- **Exercise aim**: Revise the rows beginning at the line that contains "Which series contains the lowest Y value?" and ending after the line that contains "How many series are shown in this chart?", replacing "series" with "data series" and leaving everything else unchanged. Reproduce only those lines, and omit the pictures.

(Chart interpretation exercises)

Segment Open

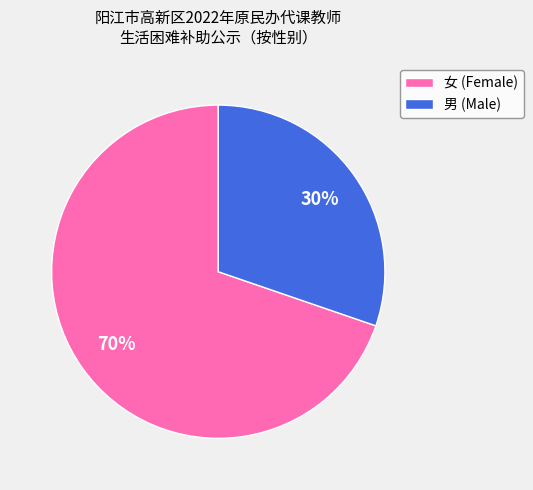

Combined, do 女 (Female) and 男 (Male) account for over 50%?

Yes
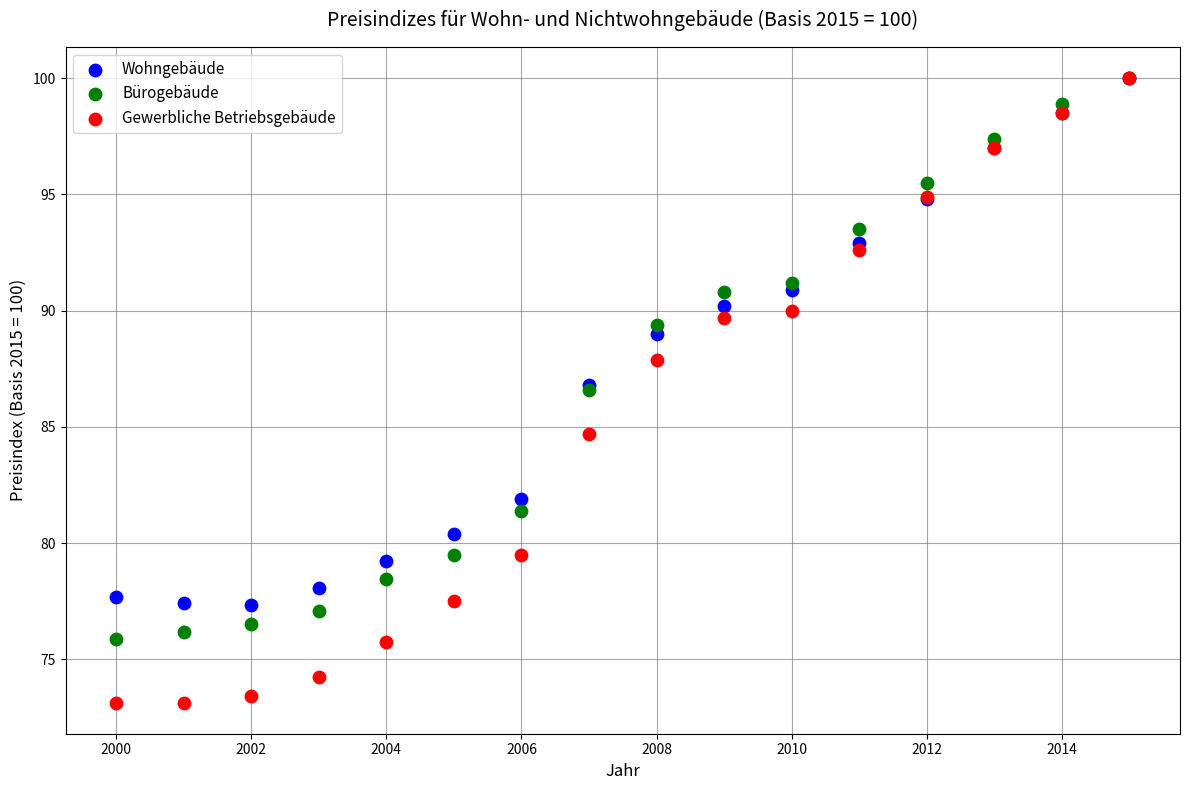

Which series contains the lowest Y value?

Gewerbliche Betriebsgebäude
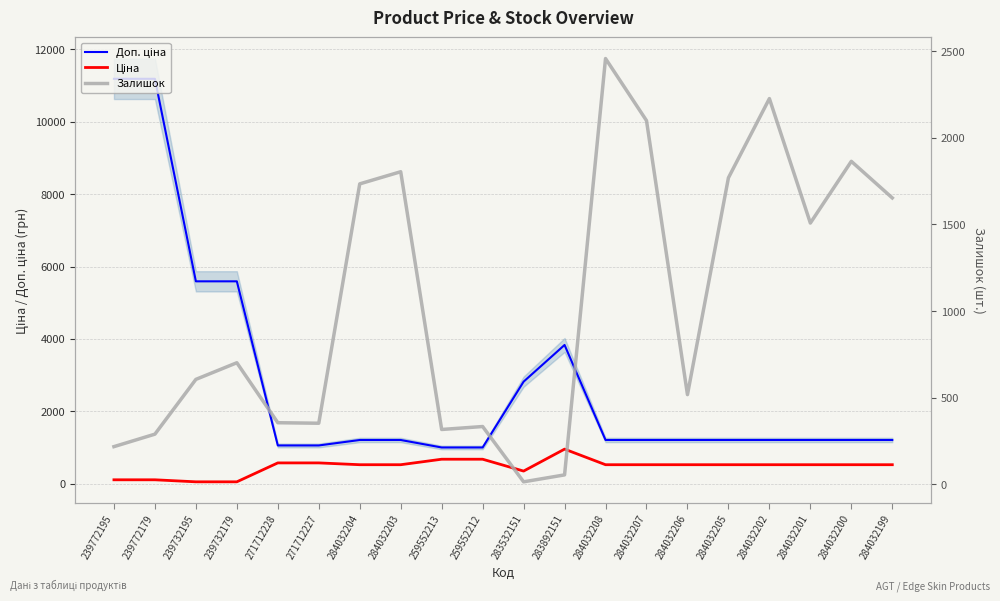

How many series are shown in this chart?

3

Segment Closed
Segment Open

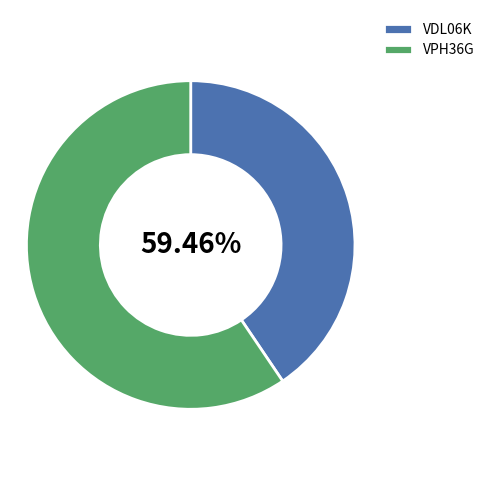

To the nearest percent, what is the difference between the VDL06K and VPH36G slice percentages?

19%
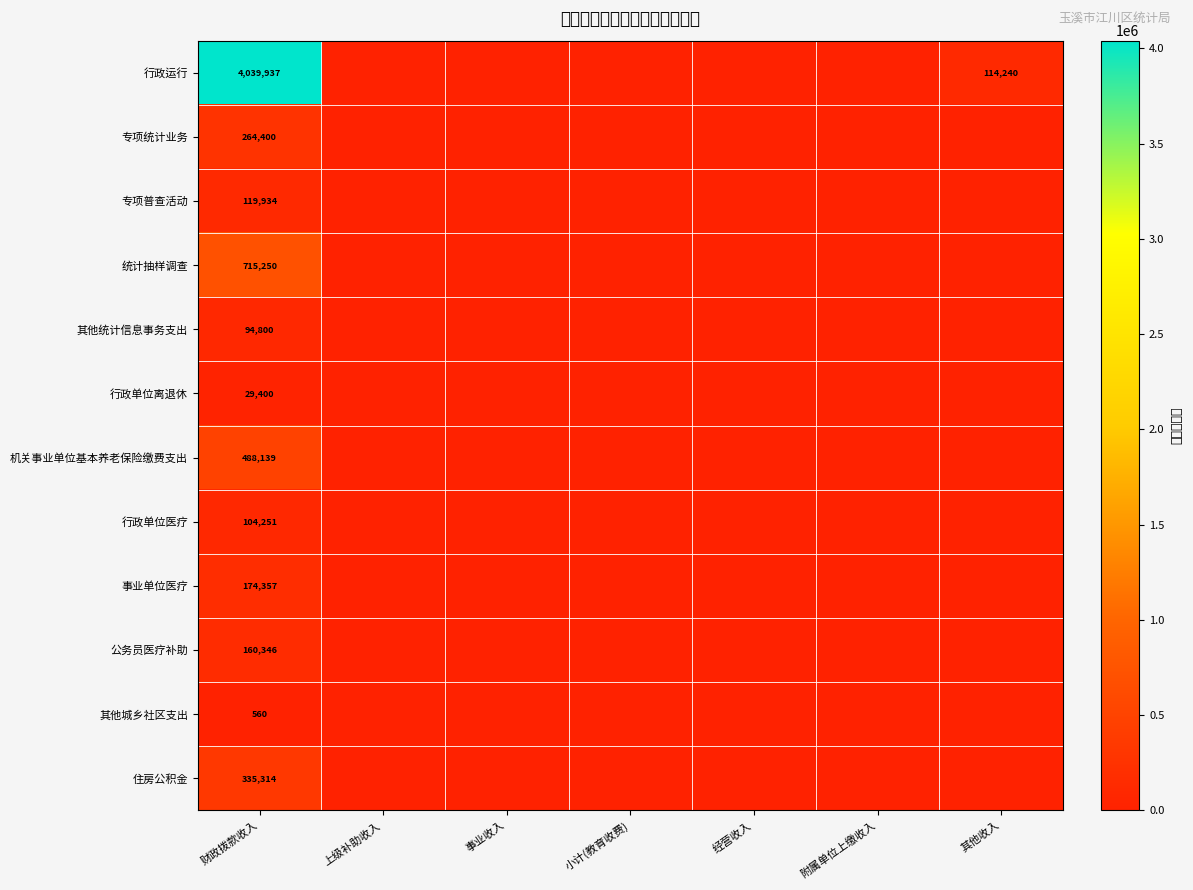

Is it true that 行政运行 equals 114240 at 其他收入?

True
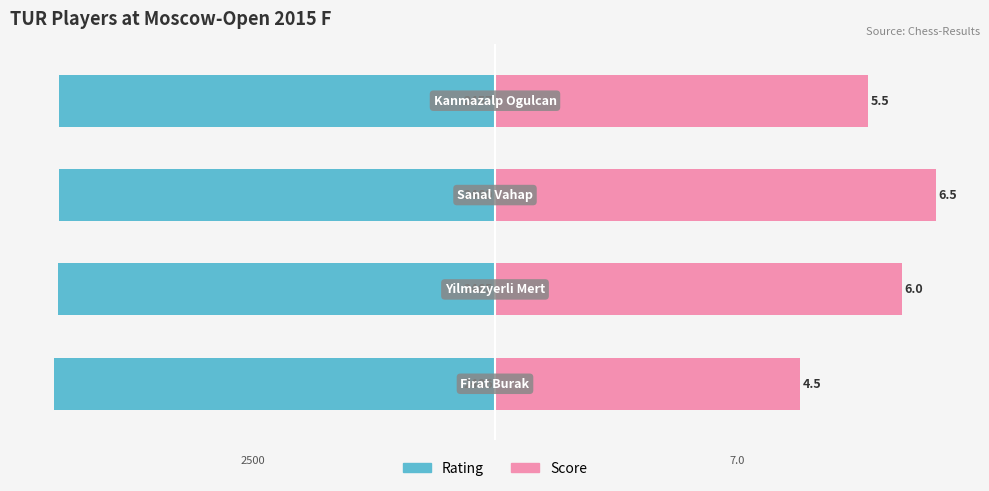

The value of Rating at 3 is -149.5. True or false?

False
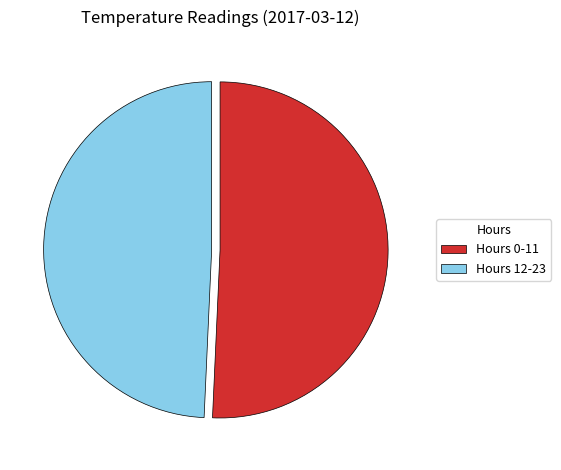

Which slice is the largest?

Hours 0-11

Segment Closed

- **Answer below**:
Which data series contains the lowest Y value?

Gewerbliche Betriebsgebäude

How many data series are shown in this chart?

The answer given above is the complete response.